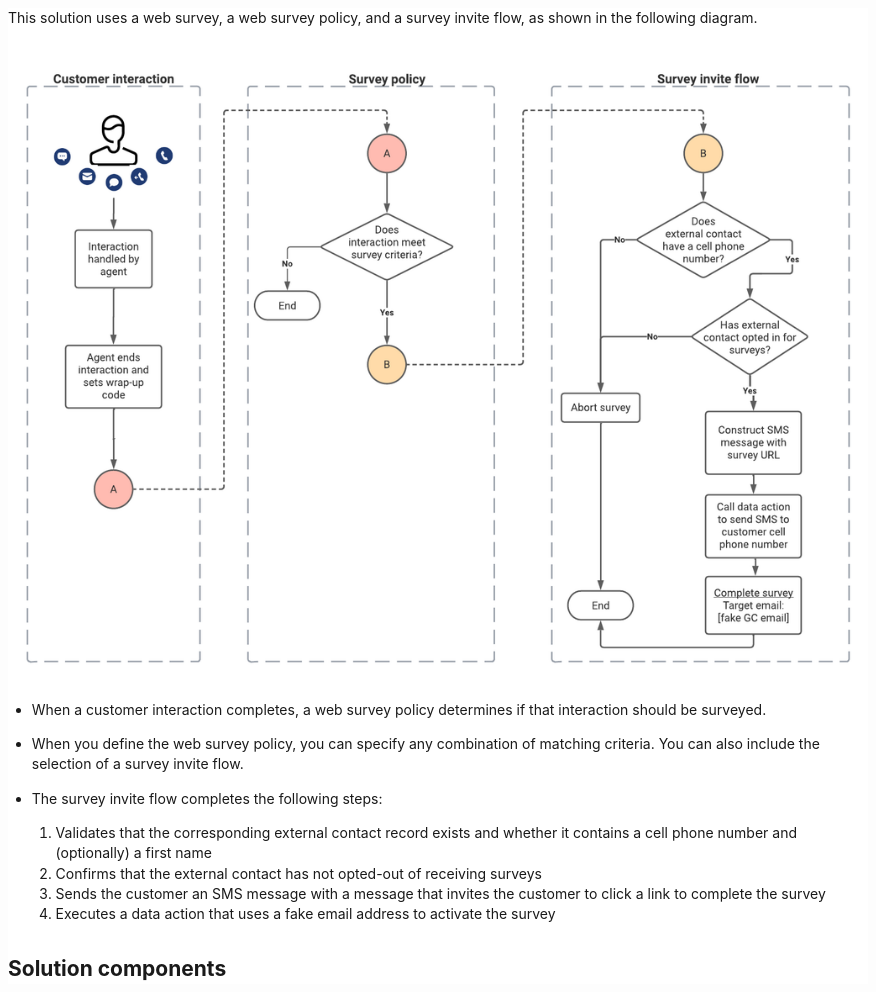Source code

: This solution uses a web survey, a web survey policy, and a survey invite flow, as shown in the following diagram.

![Web-based survey via SMS flowchart](images/flowchart.png "Web-based survey via SMS flowchart")

* When a customer interaction completes, a web survey policy determines if that interaction should be surveyed.
* When you define the web survey policy, you can specify any combination of matching criteria. You can also include the selection of a survey invite flow.
* The survey invite flow completes the following steps:

    1. Validates that the corresponding external contact record exists and whether it contains a cell phone number and (optionally) a first name
    2. Confirms that the external contact has not opted-out of receiving surveys
    3. Sends the customer an SMS message with a message that invites the customer to click a link to complete the survey
    4. Executes a data action that uses a fake email address to activate the survey

## Solution components

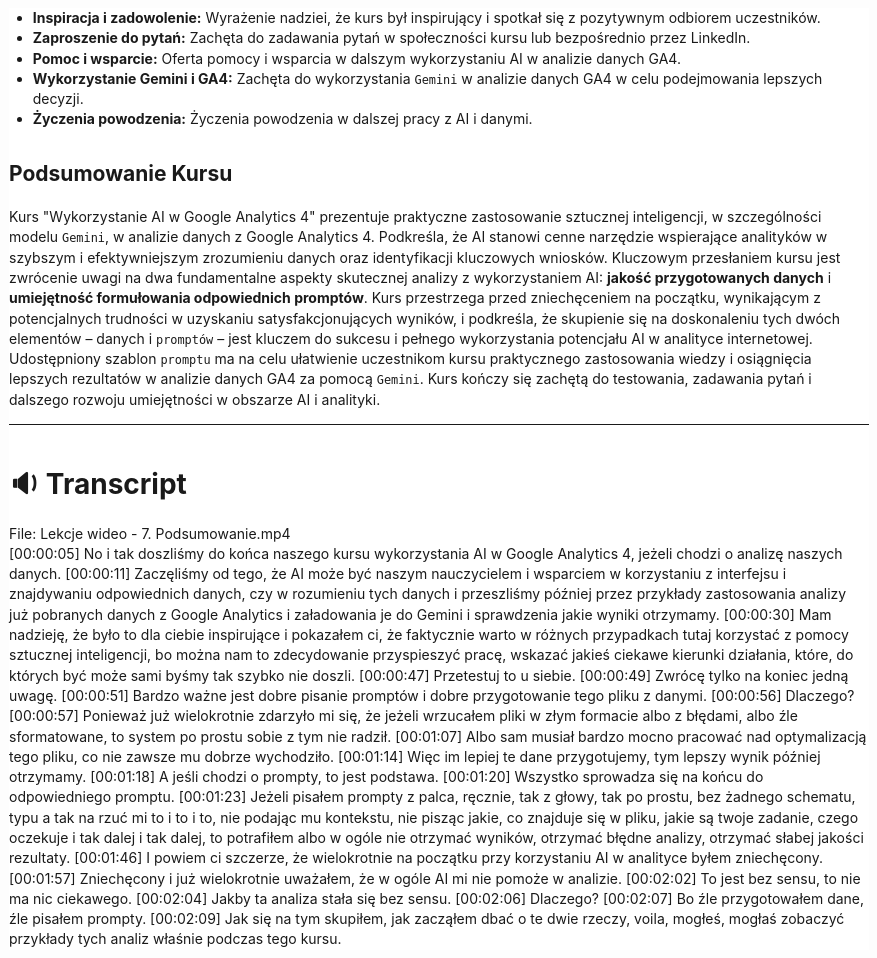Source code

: - **Inspiracja i zadowolenie:** Wyrażenie nadziei, że kurs był inspirujący i spotkał się z pozytywnym odbiorem uczestników.
- **Zaproszenie do pytań:** Zachęta do zadawania pytań w społeczności kursu lub bezpośrednio przez LinkedIn.
- **Pomoc i wsparcie:** Oferta pomocy i wsparcia w dalszym wykorzystaniu AI w analizie danych GA4.
- **Wykorzystanie Gemini i GA4:** Zachęta do wykorzystania `Gemini` w analizie danych GA4 w celu podejmowania lepszych decyzji.
- **Życzenia powodzenia:** Życzenia powodzenia w dalszej pracy z AI i danymi.

## Podsumowanie Kursu

Kurs "Wykorzystanie AI w Google Analytics 4" prezentuje praktyczne zastosowanie sztucznej inteligencji, w szczególności modelu `Gemini`, w analizie danych z Google Analytics 4. Podkreśla, że AI stanowi cenne narzędzie wspierające analityków w szybszym i efektywniejszym zrozumieniu danych oraz identyfikacji kluczowych wniosków. Kluczowym przesłaniem kursu jest zwrócenie uwagi na dwa fundamentalne aspekty skutecznej analizy z wykorzystaniem AI: **jakość przygotowanych danych** i **umiejętność formułowania odpowiednich promptów**. Kurs przestrzega przed zniechęceniem na początku, wynikającym z potencjalnych trudności w uzyskaniu satysfakcjonujących wyników, i podkreśla, że skupienie się na doskonaleniu tych dwóch elementów – danych i `promptów` – jest kluczem do sukcesu i pełnego wykorzystania potencjału AI w analityce internetowej. Udostępniony szablon `promptu` ma na celu ułatwienie uczestnikom kursu praktycznego zastosowania wiedzy i osiągnięcia lepszych rezultatów w analizie danych GA4 za pomocą `Gemini`. Kurs kończy się zachętą do testowania, zadawania pytań i dalszego rozwoju umiejętności w obszarze AI i analityki.


___

# 🔉 Transcript
File: Lekcje wideo - 7. Podsumowanie.mp4<br>
[00:00:05] No i tak doszliśmy do końca naszego kursu wykorzystania AI w Google Analytics 4, jeżeli chodzi o analizę naszych danych.
[00:00:11] Zaczęliśmy od tego, że AI może być naszym nauczycielem i wsparciem w korzystaniu z interfejsu i znajdywaniu odpowiednich danych, czy w rozumieniu tych danych i przeszliśmy później przez przykłady zastosowania analizy już pobranych danych z Google Analytics i załadowania je do Gemini i sprawdzenia jakie wyniki otrzymamy.
[00:00:30] Mam nadzieję, że było to dla ciebie inspirujące i pokazałem ci, że faktycznie warto w różnych przypadkach tutaj korzystać z pomocy sztucznej inteligencji, bo można nam to zdecydowanie przyspieszyć pracę, wskazać jakieś ciekawe kierunki działania, które, do których być może sami byśmy tak szybko nie doszli.
[00:00:47] Przetestuj to u siebie.
[00:00:49] Zwrócę tylko na koniec jedną uwagę.
[00:00:51] Bardzo ważne jest dobre pisanie promptów i dobre przygotowanie tego pliku z danymi.
[00:00:56] Dlaczego?
[00:00:57] Ponieważ już wielokrotnie zdarzyło mi się, że jeżeli wrzucałem pliki w złym formacie albo z błędami, albo źle sformatowane, to system po prostu sobie z tym nie radził.
[00:01:07] Albo sam musiał bardzo mocno pracować nad optymalizacją tego pliku, co nie zawsze mu dobrze wychodziło.
[00:01:14] Więc im lepiej te dane przygotujemy, tym lepszy wynik później otrzymamy.
[00:01:18] A jeśli chodzi o prompty, to jest podstawa.
[00:01:20] Wszystko sprowadza się na końcu do odpowiedniego promptu.
[00:01:23] Jeżeli pisałem prompty z palca, ręcznie, tak z głowy, tak po prostu, bez żadnego schematu, typu a tak na rzuć mi to i to i to, nie podając mu kontekstu, nie pisząc jakie, co znajduje się w pliku, jakie są twoje zadanie, czego oczekuje i tak dalej i tak dalej, to potrafiłem albo w ogóle nie otrzymać wyników, otrzymać błędne analizy, otrzymać słabej jakości rezultaty.
[00:01:46] I powiem ci szczerze, że wielokrotnie na początku przy korzystaniu AI w analityce byłem zniechęcony.
[00:01:57] Zniechęcony i już wielokrotnie uważałem, że w ogóle AI mi nie pomoże w analizie.
[00:02:02] To jest bez sensu, to nie ma nic ciekawego.
[00:02:04] Jakby ta analiza stała się bez sensu.
[00:02:06] Dlaczego?
[00:02:07] Bo źle przygotowałem dane, źle pisałem prompty.
[00:02:09] Jak się na tym skupiłem, jak zacząłem dbać o te dwie rzeczy, voila, mogłeś, mogłaś zobaczyć przykłady tych analiz właśnie podczas tego kursu.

####

Task — Every line above with the word "external" belongs in the answer, copied as written.

The completed task —
    1. Validates that the corresponding external contact record exists and whether it contains a cell phone number and (optionally) a first name
    2. Confirms that the external contact has not opted-out of receiving surveys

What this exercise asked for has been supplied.